Given information:
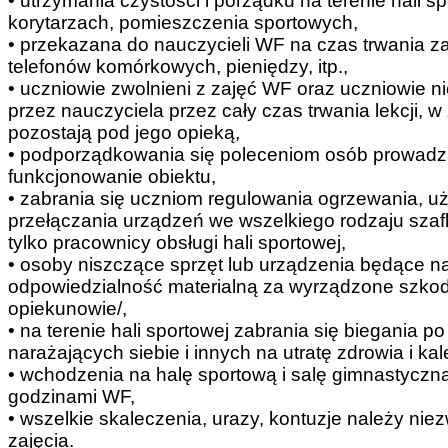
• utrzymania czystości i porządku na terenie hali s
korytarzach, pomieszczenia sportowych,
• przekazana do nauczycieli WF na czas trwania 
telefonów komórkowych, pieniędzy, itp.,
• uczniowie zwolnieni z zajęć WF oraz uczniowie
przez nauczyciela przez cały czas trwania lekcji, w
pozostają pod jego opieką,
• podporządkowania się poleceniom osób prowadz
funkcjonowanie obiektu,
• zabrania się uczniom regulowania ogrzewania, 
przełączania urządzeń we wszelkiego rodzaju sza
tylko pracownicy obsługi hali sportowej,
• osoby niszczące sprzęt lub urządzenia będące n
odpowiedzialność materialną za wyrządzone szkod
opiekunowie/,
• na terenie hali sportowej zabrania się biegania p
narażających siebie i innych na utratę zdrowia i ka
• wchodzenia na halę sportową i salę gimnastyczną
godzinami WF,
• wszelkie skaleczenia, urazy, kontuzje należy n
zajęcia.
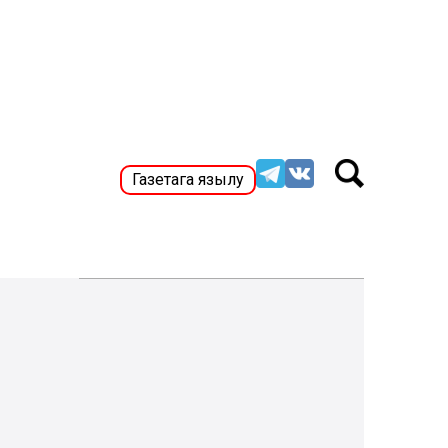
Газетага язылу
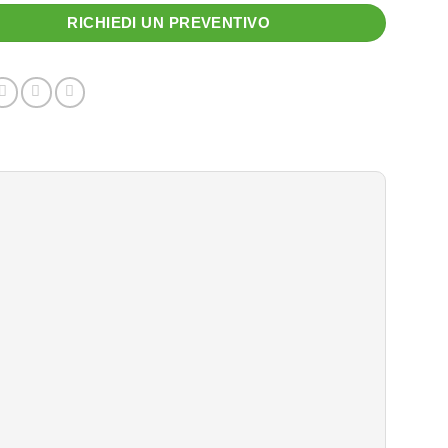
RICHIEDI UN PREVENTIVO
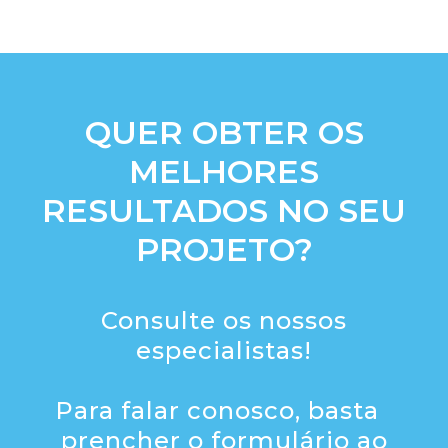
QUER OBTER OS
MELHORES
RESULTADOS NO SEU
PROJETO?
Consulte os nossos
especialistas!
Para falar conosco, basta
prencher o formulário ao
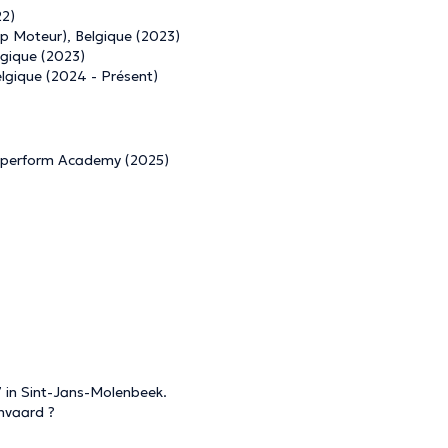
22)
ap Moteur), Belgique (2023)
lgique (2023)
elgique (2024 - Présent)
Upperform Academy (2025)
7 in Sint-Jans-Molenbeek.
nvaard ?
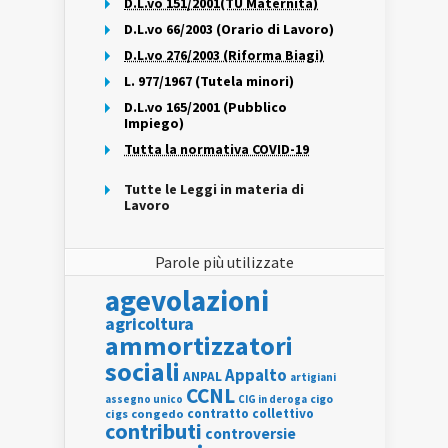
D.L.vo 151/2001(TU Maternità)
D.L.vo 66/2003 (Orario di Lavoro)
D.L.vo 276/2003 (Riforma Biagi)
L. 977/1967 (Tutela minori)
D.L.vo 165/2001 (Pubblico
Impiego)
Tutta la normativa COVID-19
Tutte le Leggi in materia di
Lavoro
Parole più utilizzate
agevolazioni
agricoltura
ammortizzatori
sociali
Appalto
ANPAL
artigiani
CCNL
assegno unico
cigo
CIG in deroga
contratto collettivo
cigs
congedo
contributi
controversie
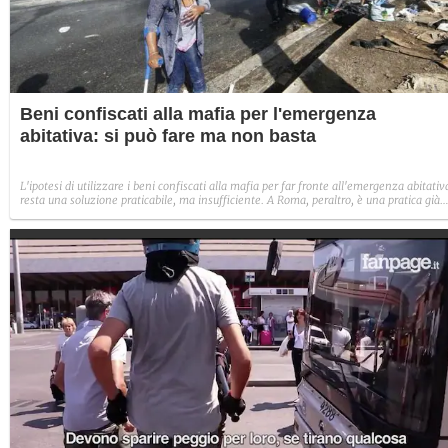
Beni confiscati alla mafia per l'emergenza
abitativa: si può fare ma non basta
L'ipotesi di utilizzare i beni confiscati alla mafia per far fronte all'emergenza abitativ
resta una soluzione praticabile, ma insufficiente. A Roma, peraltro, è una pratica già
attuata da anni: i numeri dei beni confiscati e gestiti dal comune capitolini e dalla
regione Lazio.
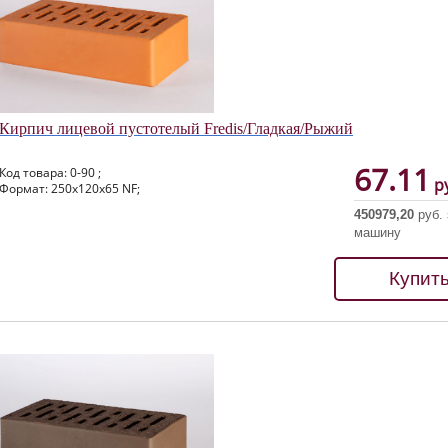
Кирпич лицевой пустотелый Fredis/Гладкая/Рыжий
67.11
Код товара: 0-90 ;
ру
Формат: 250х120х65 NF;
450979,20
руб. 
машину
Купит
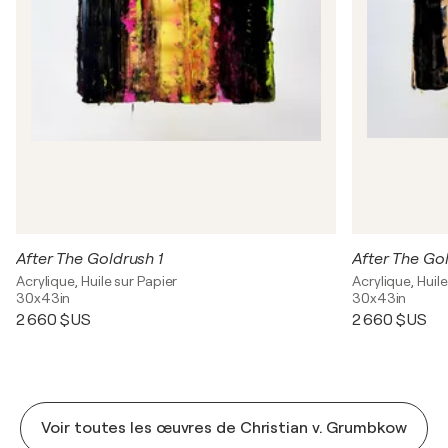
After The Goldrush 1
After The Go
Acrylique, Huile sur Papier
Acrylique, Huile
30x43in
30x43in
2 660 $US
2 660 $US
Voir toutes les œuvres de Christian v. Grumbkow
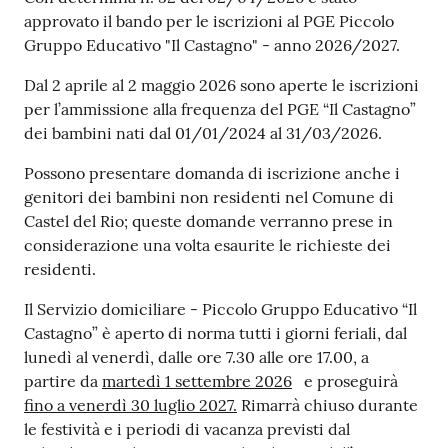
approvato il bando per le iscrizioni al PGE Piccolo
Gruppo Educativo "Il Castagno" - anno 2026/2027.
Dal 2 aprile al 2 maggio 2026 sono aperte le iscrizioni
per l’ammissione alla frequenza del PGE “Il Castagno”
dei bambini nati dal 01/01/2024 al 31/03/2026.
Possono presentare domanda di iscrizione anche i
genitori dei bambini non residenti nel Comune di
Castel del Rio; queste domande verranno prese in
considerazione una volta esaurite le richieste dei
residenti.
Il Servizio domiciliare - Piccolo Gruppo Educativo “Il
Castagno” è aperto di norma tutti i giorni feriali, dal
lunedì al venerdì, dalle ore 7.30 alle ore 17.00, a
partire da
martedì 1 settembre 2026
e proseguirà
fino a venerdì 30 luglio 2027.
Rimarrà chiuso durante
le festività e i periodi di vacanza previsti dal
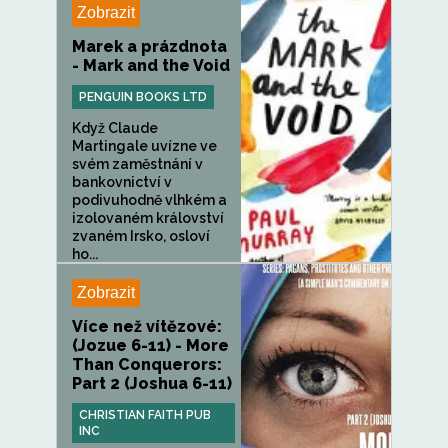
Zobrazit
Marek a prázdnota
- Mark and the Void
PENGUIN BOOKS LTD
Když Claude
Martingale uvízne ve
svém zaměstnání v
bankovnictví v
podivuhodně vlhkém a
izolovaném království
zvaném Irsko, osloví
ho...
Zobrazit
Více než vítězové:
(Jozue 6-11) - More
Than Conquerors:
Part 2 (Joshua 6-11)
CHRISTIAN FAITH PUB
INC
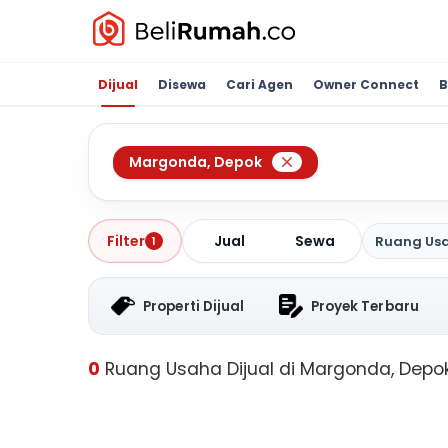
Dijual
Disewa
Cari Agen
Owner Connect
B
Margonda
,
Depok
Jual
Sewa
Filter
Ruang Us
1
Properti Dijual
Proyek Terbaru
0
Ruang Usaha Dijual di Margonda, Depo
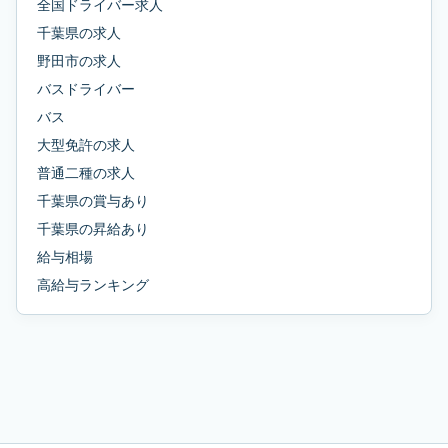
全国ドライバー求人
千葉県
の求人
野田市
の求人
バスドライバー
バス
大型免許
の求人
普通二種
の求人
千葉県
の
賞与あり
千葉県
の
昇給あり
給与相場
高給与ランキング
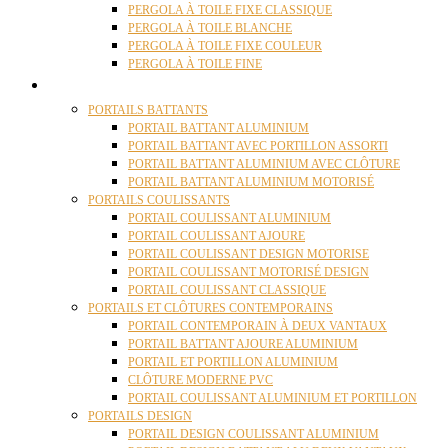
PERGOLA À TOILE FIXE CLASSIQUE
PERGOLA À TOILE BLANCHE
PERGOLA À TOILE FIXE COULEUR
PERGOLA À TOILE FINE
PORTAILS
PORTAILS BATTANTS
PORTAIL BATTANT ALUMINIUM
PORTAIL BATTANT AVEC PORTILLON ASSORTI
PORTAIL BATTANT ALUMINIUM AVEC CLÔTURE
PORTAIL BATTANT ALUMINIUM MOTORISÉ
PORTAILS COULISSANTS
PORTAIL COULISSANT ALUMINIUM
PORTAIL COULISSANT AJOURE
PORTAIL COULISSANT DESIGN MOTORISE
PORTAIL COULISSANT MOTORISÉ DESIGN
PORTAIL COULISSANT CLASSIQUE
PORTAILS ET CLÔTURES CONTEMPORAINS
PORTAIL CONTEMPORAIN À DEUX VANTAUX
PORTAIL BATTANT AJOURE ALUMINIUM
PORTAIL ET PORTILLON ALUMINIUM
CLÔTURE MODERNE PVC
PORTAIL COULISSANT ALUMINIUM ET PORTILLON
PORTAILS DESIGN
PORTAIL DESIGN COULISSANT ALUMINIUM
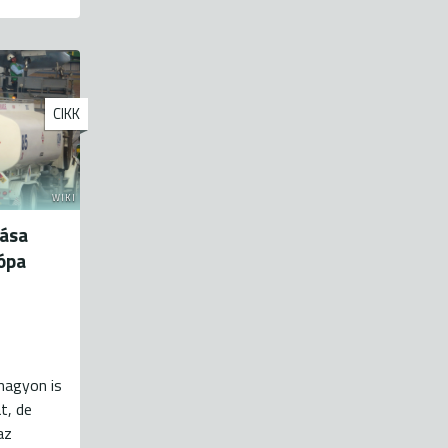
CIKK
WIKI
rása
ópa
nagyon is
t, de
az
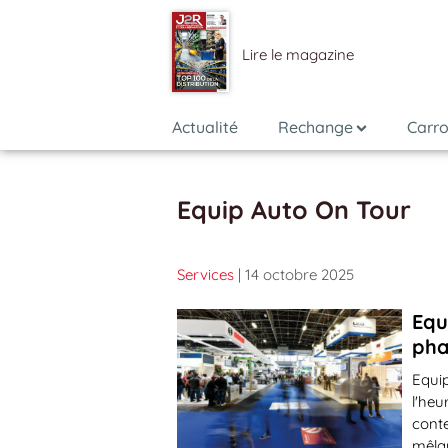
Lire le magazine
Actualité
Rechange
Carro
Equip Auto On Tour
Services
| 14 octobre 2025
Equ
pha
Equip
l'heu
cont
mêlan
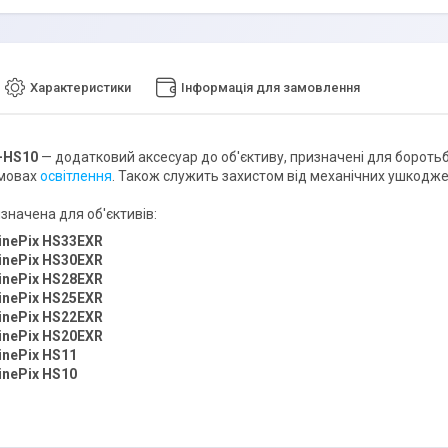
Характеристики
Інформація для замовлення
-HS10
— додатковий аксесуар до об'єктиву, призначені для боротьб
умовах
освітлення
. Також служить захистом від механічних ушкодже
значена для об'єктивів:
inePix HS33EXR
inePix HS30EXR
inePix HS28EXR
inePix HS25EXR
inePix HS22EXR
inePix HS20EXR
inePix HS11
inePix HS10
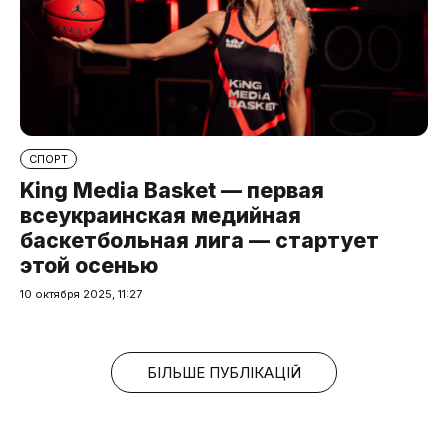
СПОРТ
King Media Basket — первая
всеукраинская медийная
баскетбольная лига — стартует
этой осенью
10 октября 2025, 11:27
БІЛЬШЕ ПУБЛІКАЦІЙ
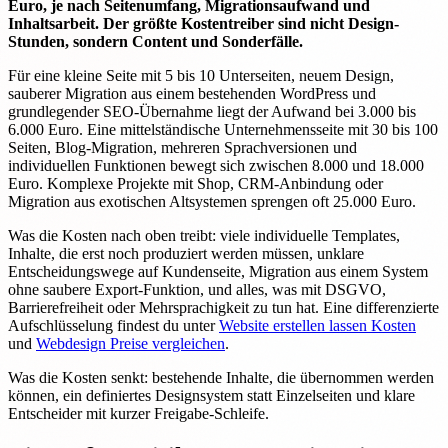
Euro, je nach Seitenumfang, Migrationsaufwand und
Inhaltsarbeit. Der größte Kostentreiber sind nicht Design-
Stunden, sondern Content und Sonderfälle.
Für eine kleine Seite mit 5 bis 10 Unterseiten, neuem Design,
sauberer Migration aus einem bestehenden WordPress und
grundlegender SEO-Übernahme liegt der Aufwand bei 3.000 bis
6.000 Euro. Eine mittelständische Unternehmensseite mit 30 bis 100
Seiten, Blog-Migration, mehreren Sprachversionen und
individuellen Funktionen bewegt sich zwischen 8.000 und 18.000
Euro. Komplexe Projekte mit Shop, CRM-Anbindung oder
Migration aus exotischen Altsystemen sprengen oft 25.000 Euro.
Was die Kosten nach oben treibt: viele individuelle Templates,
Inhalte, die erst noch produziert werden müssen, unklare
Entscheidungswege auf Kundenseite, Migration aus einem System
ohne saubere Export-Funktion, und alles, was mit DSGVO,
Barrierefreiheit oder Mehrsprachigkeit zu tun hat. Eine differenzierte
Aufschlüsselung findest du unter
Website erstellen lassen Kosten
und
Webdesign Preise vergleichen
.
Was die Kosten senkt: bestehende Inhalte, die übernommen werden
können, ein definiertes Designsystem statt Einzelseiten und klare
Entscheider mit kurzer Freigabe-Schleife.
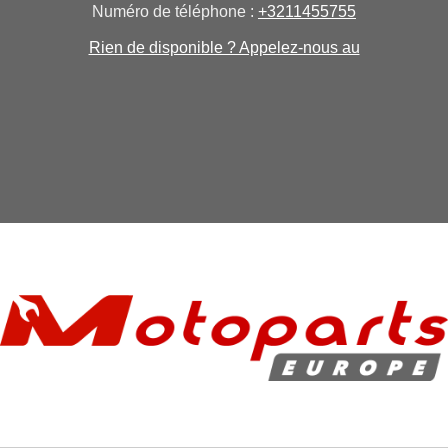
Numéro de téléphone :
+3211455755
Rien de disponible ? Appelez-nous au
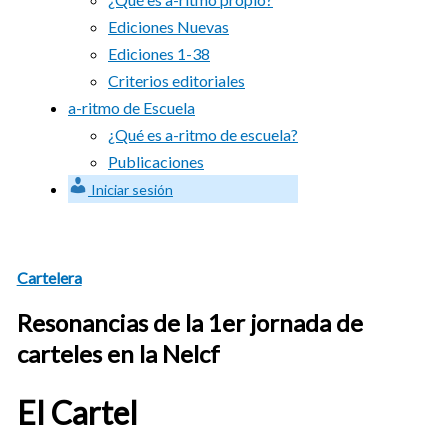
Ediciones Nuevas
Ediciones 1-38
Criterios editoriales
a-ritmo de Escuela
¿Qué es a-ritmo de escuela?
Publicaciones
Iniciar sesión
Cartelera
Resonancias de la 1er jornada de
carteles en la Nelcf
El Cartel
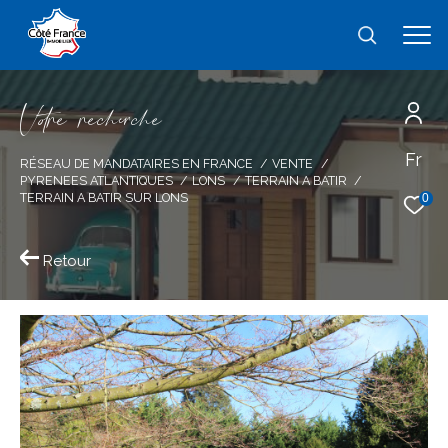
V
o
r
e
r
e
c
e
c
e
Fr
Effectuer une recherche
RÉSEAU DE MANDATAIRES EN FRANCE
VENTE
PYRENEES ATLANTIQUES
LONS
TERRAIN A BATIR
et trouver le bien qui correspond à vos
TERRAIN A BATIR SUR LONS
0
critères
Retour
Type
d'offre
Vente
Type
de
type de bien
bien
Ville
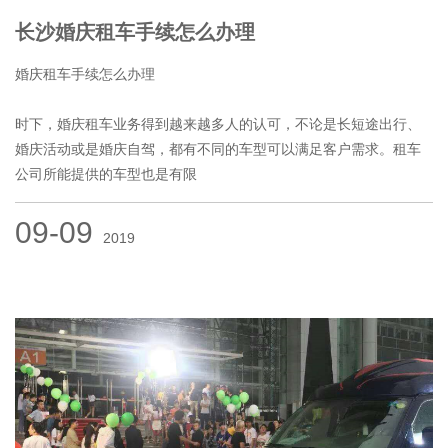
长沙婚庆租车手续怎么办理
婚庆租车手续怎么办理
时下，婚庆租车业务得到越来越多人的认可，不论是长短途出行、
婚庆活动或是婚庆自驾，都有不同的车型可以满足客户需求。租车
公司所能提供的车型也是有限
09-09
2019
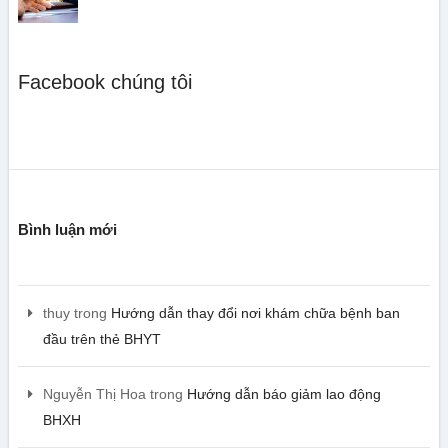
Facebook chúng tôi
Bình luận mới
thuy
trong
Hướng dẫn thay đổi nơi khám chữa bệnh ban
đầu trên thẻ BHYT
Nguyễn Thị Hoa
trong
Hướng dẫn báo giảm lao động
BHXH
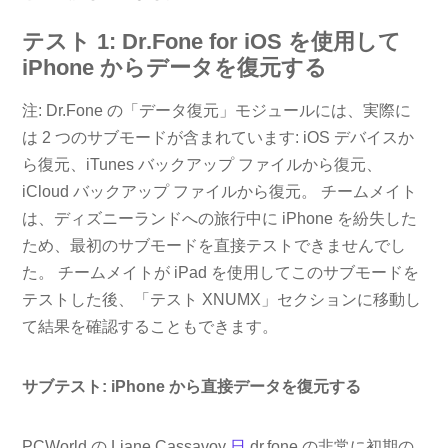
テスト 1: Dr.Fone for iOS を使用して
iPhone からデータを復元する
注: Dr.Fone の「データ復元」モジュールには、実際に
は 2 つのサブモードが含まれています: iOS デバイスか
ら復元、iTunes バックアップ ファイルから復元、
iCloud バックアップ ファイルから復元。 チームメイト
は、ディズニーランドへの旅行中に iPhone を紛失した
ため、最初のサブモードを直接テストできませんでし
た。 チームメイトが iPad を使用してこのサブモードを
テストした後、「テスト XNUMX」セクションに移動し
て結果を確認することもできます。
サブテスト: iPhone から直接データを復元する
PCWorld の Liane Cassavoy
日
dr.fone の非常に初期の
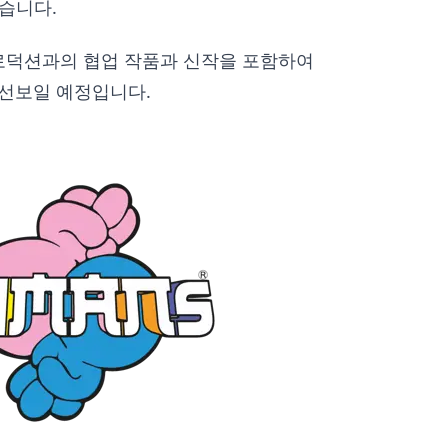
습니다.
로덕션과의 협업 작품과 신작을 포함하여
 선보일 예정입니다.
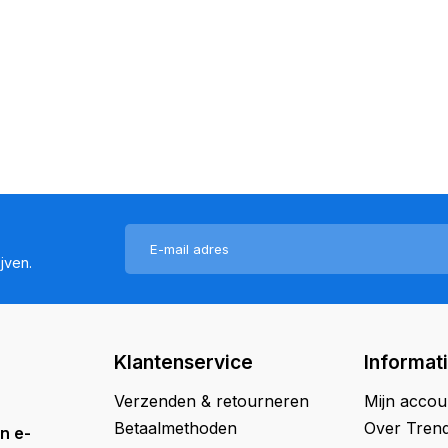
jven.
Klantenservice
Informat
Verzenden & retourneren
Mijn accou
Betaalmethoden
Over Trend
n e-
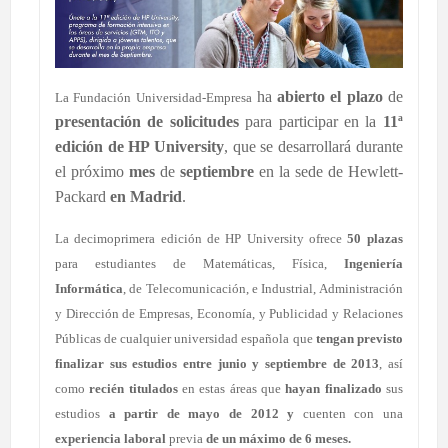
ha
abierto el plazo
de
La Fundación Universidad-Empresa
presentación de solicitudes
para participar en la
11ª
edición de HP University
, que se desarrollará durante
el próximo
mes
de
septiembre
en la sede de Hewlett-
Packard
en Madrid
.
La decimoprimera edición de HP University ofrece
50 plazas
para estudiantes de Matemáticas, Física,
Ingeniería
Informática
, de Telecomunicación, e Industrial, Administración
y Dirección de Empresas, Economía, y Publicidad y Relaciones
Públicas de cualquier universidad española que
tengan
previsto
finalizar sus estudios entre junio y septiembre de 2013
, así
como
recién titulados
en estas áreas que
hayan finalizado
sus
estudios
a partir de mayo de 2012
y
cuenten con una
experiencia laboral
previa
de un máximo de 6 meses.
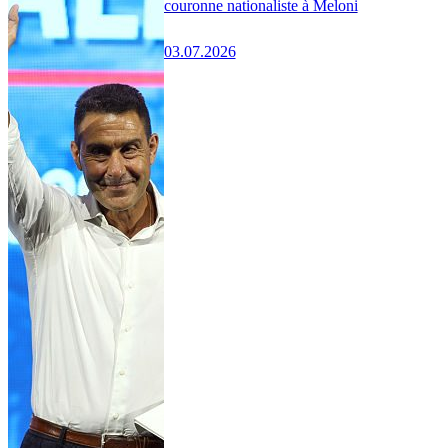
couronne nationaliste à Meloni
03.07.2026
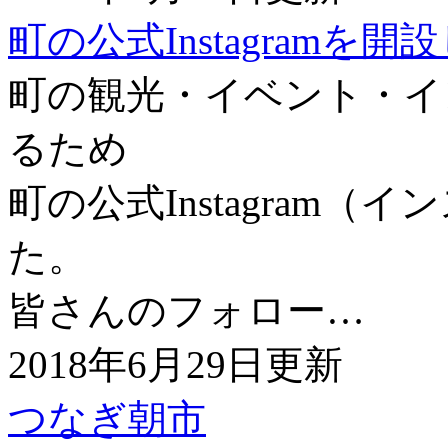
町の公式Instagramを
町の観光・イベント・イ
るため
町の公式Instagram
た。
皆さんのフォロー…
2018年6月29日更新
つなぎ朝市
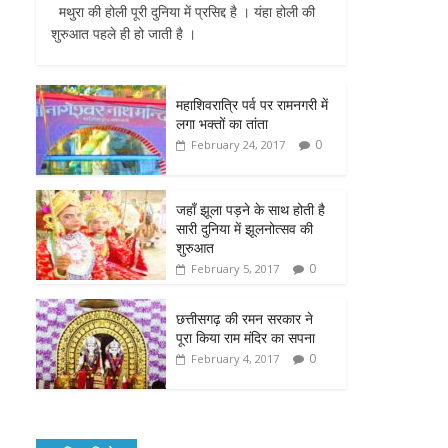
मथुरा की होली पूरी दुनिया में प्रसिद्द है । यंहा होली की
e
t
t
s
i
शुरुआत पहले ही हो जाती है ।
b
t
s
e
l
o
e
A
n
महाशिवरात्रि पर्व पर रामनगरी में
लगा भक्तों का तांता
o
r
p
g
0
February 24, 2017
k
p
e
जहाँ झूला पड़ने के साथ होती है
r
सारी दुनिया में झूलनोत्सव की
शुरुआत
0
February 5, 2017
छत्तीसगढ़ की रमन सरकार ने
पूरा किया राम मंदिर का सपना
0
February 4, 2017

Exercise directions:
In the records above, copy the lines from the one containing "Характеристики" through the one containing "БІЛЬШЕ ПУБЛІКАЦІЙ", swapping "осенью" for "весной" and leaving everything else unchanged. Omit the pictures from your answer.

Answer to this exercise:
Характеристики
Інформація для замовлення
-HS10
— додатковий аксесуар до об'єктиву, призначені для боротьб
умовах
освітлення
. Також служить захистом від механічних ушкодже
значена для об'єктивів:
inePix HS33EXR
inePix HS30EXR
inePix HS28EXR
inePix HS25EXR
inePix HS22EXR
inePix HS20EXR
inePix HS11
inePix HS10
СПОРТ
King Media Basket — первая
всеукраинская медийная
баскетбольная лига — стартует
этой весной
10 октября 2025, 11:27
БІЛЬШЕ ПУБЛІКАЦІЙ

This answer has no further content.